交通事故でむち打ち損傷を負った場合の慰謝料表は?
交通事故
交通事故の損害賠償請求において、
請求費目のひとつに傷害慰謝料(入通院慰謝料ともいいます)というものがあります。
これは、治療期間や入通院日数に応じてその金額が算定されるものとなります。
交通事故で、任意保険会社が損害賠償金の算定を行う場合には、
任意保険会社内部で定められた慰謝料表があり、それに基づき算定がなされます。
一方、被害者側に弁護士が入る場合は、
損害賠償額算定基準である「赤い本」における慰謝料表を基準に算定されることとなります(この基準を赤本基準や弁護士基準といいます)。
なお、任意保険会社基準は赤本基準(弁護士基準)よりも低額となっています。
赤本には、別表Ⅰ・別表Ⅱと呼ばれる2つの慰謝料表があります。
下表をご覧ください(横軸は入院期間、縦軸は通院期間、金額単位は万円。
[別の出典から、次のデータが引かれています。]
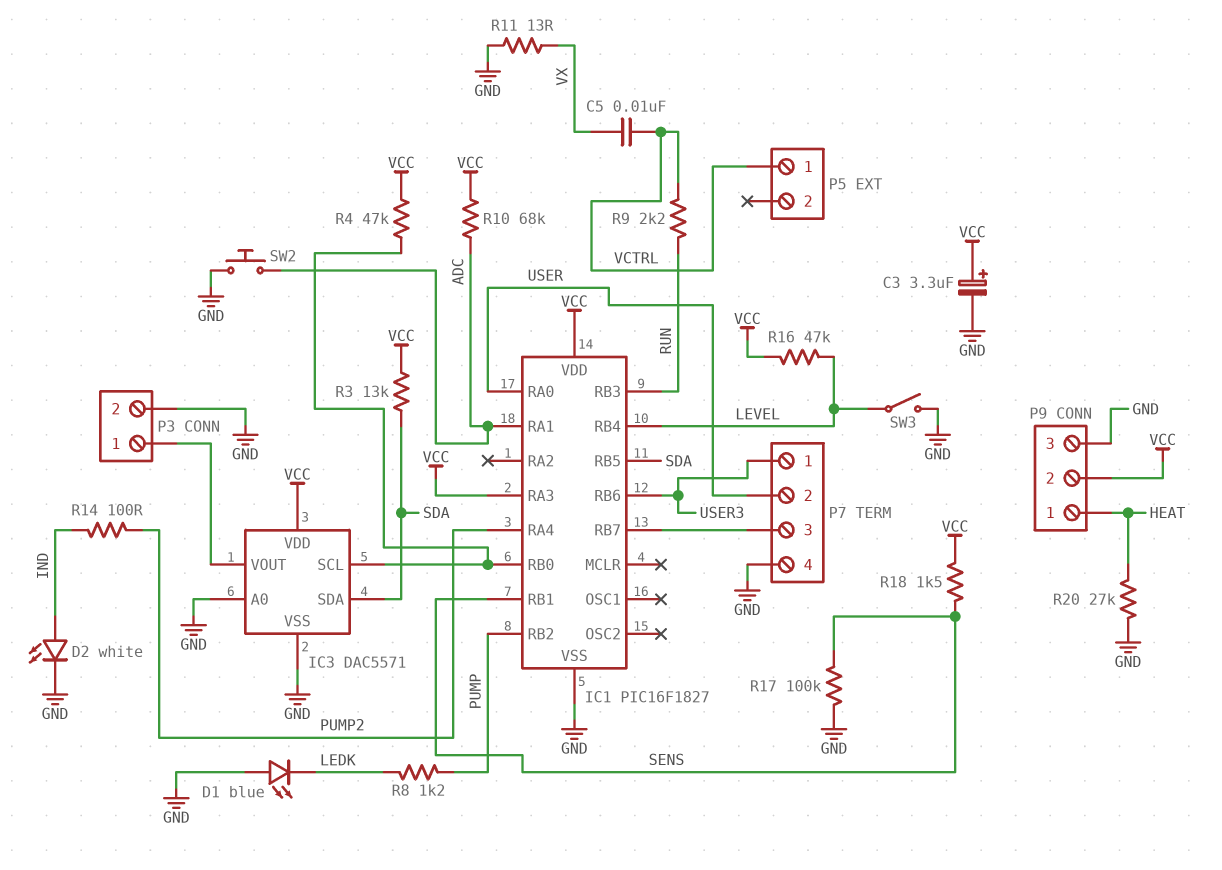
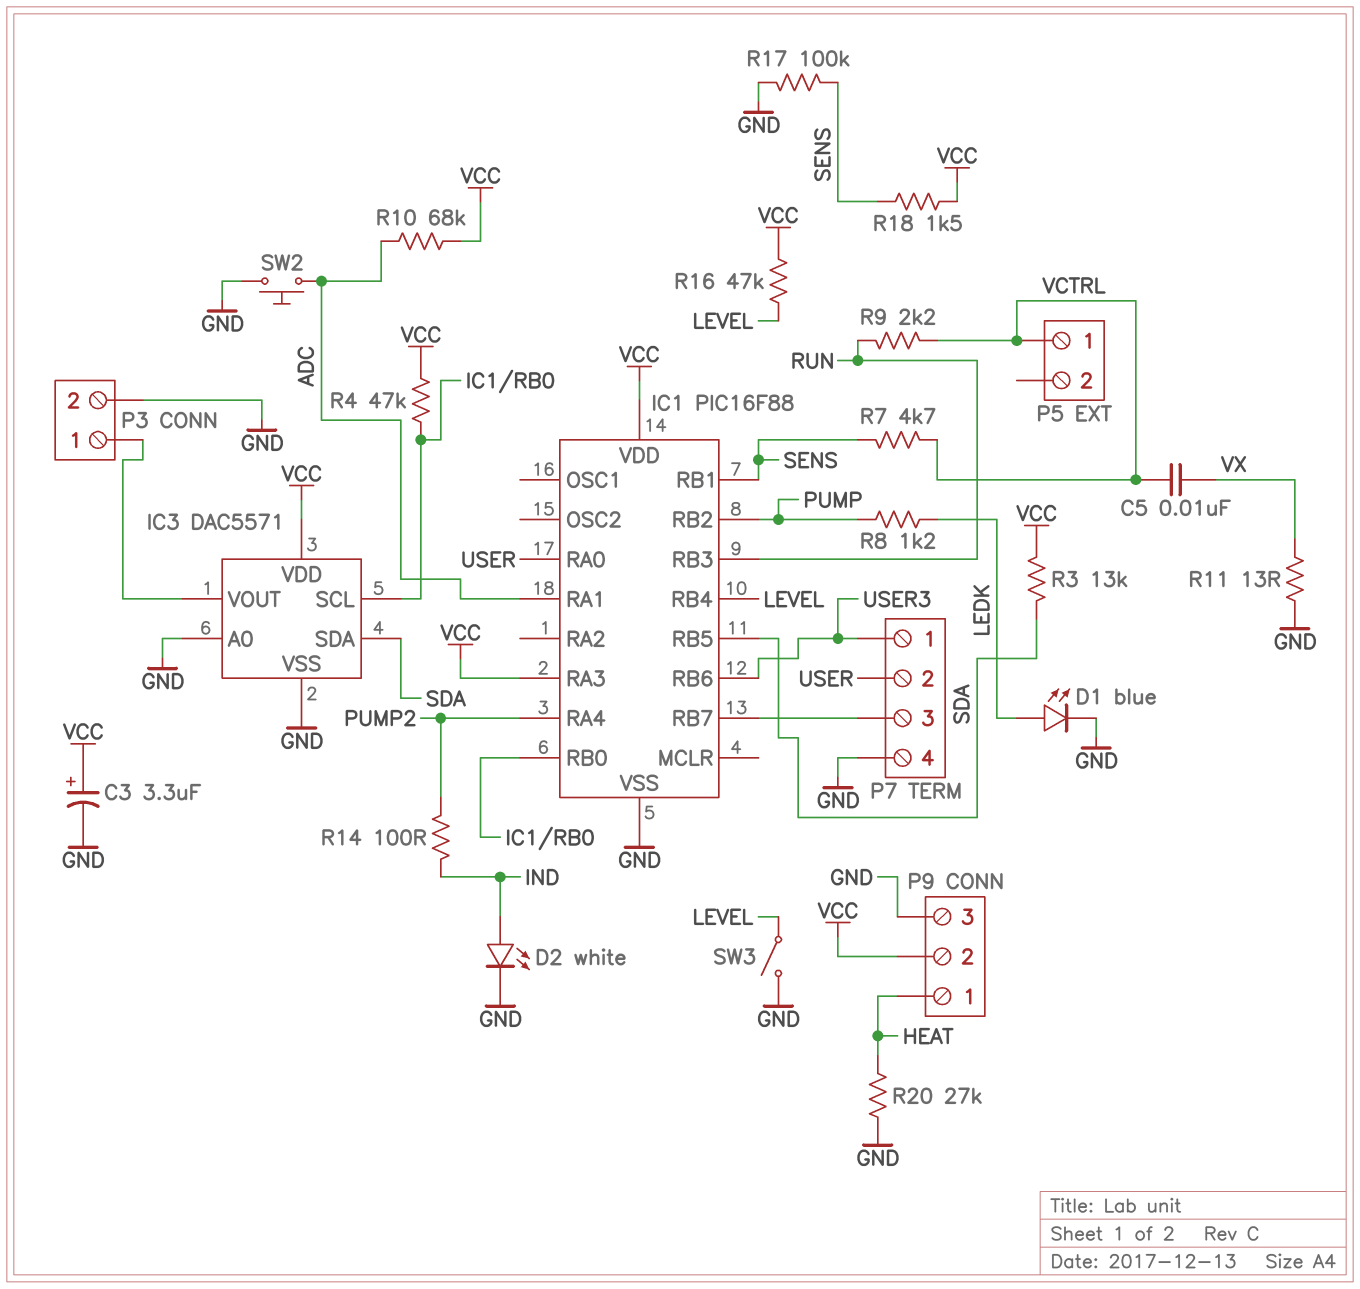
D1: LED blue (A GND, K LEDK) -> LED blue (A LEDK, K GND)
IC1: PIC16F1827 -> PIC16F88
R7: none -> 4.7k (SENS, VCTRL)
)。
傷害慰謝料を算定するにあたり、原則としては入通院期間を基礎として別表Ⅰを使用するとされています。
ただし、「むち打ち症で他覚所見がない場合等」は入通院期間を基礎として別表Ⅱを使用することとされています。
ここでいう「むち打ち症で他覚所見がない場合等」とは、損害賠償請求実務上においては次のように解釈されています。
(i) むち打ち症で他覚所見がなく、後遺障害等級について非該当である場合
(ii) 軽い打撲である場合
(iii) 軽い挫創である場合
そのため、むち打ち症で他覚所見がない場合でも、
第14級9号などの等級認定がなされているケースにおいては原則どおり別表Ⅰを用いて傷害慰謝料を算定します。
では、別表Ⅰと別表Ⅱでどのくらい傷害慰謝料の金額が変わってくるでしょうか。
例として、交通事故でむち打ち損傷を負い、6か月通院したケースを考えてみましょう。
14級9号が認定がされ、別表Ⅰで算定する場合は、縦軸が通院6か月・横軸が入院なしのところを見るので、116万円となります。
他方、等級非該当で別表Ⅱで算定する場合は、同様に表を見ると89万円となります。
つまり、等級認定の有無によって、傷害慰謝料は27万円も異なってくるのです。
加えて、14級9号が認定された場合には、後遺症慰謝料として110万円も請求できるようになるので、
等級の有無による慰謝料の金額差は137万円とより大きなものとなります。
むち打ち損傷において等級が認定されるかどうかは、
損害賠償請求額の面でも大きな分水嶺となるわけですね。
弁護士を入れたほうがよいかどうかは、
等級が認定される可能性や、弁護士費用特約の加入の有無などによっても大きく異なるところがあります。